Lafayette Schools Still Facing Critical Teacher Shortage
School starts in two weeks, and the Lafayette Parish School System is still facing a critical shortage of about 40-50 teachers.
Angela Morrison, the district’s director of Community Collaboration and Partnerships, says certified and retired teachers are encouraged to apply, especially for hard-to-fill openings for subject-specific middle and high school teachers and special education instructors.
"Those are gonna be the toughest ones," Morrison said. "But the elementary education positions — we’re trying to fill those as quickly as possible."
We’re trying to fill those as quickly as possible.
Morrison says even though the recruitment process began as early as January, the Lafayette Parish School Board's ongoing deficit issue is discouraging teachers from accepting or keeping positions.
"This summer was very unusual with the budget process," Morrison said. "So with the unknowns, those potential candidates that we had recruited may have decided not to take a position with us, because they weren’t sure if they would be released soon after.”
Still, Morrison says it's unlikely the board will cut more positions. Superintendent Pat Cooper is set to present a new budget at tonight's budget meeting that would restore some teacher positions.
In neighboring Vermilion Parish, Superintendent Jerome Puyau says even though his district generally recruits teachers until the first day of school, it hasn't had a problem filling positions.

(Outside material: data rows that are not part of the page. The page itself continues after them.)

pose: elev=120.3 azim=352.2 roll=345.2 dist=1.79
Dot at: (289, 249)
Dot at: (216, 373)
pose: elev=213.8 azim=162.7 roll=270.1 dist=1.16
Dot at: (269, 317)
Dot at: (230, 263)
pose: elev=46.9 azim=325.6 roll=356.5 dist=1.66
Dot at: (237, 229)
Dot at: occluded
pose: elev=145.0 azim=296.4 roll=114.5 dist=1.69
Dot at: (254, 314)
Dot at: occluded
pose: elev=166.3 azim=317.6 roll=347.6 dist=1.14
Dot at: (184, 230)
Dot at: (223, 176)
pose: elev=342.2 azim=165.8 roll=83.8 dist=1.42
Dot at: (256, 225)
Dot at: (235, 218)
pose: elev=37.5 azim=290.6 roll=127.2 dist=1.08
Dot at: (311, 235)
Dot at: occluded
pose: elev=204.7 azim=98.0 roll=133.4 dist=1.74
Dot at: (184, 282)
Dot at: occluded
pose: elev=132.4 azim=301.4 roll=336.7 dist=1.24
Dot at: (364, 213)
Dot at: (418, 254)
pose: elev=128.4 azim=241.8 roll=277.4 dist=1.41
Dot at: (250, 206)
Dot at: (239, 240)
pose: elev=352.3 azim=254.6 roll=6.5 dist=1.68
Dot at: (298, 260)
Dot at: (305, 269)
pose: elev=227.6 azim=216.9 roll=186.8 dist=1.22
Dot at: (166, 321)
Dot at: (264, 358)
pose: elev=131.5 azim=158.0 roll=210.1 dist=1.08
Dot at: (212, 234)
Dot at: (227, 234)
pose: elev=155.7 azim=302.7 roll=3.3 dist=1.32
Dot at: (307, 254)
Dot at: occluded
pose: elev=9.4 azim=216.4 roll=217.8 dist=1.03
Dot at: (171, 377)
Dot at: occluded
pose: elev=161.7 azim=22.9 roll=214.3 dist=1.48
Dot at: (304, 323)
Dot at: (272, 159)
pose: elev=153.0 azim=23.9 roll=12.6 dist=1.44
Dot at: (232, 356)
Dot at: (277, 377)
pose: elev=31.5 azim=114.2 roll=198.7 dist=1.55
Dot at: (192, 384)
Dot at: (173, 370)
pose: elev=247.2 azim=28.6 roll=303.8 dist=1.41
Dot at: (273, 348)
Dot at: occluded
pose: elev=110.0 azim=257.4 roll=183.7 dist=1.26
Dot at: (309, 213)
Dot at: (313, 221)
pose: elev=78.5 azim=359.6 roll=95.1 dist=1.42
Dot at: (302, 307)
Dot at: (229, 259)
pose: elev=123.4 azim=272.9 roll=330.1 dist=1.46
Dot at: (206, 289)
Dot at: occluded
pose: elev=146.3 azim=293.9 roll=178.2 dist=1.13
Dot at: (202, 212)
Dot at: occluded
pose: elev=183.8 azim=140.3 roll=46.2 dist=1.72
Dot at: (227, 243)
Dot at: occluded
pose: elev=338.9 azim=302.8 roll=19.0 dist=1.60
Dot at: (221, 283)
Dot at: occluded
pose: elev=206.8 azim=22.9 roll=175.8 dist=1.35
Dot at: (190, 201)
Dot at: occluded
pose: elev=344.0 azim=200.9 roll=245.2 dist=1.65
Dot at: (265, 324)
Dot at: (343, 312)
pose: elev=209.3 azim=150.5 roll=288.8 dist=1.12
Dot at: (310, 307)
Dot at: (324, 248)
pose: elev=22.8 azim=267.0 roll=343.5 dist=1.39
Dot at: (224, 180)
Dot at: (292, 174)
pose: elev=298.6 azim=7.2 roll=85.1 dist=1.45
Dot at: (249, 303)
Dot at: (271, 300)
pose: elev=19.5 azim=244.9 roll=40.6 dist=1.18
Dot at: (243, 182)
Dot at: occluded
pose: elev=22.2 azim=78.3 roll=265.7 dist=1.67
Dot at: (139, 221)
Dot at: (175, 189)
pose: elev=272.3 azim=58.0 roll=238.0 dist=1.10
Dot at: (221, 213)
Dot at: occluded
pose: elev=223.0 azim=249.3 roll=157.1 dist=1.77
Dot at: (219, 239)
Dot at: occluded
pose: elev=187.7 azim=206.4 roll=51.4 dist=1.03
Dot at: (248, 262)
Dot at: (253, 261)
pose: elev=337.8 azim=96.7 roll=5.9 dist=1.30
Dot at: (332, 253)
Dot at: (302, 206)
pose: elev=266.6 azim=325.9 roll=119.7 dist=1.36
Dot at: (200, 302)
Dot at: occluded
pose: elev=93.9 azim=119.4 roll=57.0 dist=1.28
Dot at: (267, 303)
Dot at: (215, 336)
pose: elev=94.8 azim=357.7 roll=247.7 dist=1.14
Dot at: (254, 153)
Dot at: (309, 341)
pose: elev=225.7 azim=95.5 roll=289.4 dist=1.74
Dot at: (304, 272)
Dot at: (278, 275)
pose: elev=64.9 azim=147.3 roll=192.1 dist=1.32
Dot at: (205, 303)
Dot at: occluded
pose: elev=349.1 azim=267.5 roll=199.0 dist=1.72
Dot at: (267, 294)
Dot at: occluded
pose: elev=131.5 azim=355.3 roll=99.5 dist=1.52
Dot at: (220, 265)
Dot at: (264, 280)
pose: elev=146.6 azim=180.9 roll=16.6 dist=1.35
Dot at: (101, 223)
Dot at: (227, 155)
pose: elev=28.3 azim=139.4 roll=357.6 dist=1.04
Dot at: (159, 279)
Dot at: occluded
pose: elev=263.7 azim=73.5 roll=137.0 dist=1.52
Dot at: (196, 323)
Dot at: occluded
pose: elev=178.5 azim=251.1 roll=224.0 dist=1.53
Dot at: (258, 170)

“We actually have seen an increase in teachers leaving other districts and coming to us," Puyau said. "So we’ve been very excited about the level and quality of teachers that are coming into Vermilion Parish.”
The Vermilion Parish School Board is still working on its 2014-2015 budget, which is set for finalization at an Aug. 18 committee meeting.
“We still came out positive (at the end of the 2013-2014 fiscal year), and we forecast another great year," Puyau said.